▸ TASK ITEM:
Reproduce the lines below word for word, leaving out the pictures.

Collection entries
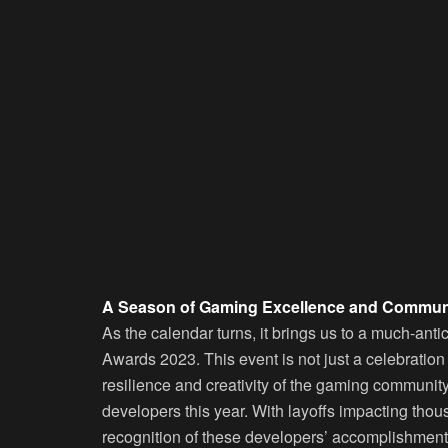
A Season of Gaming Excellence and Communi
As the calendar turns, it brings us to a much-an
Awards 2023. This event is not just a celebration
resilience and creativity of the gaming community
developers this year. With layoffs impacting thou
recognition of these developers’ accomplishments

▸ WRITTEN SOLUTION:
A Season of Gaming Excellence and Communi
As the calendar turns, it brings us to a much-an
Awards 2023. This event is not just a celebration
resilience and creativity of the gaming community
developers this year. With layoffs impacting thou
recognition of these developers’ accomplishments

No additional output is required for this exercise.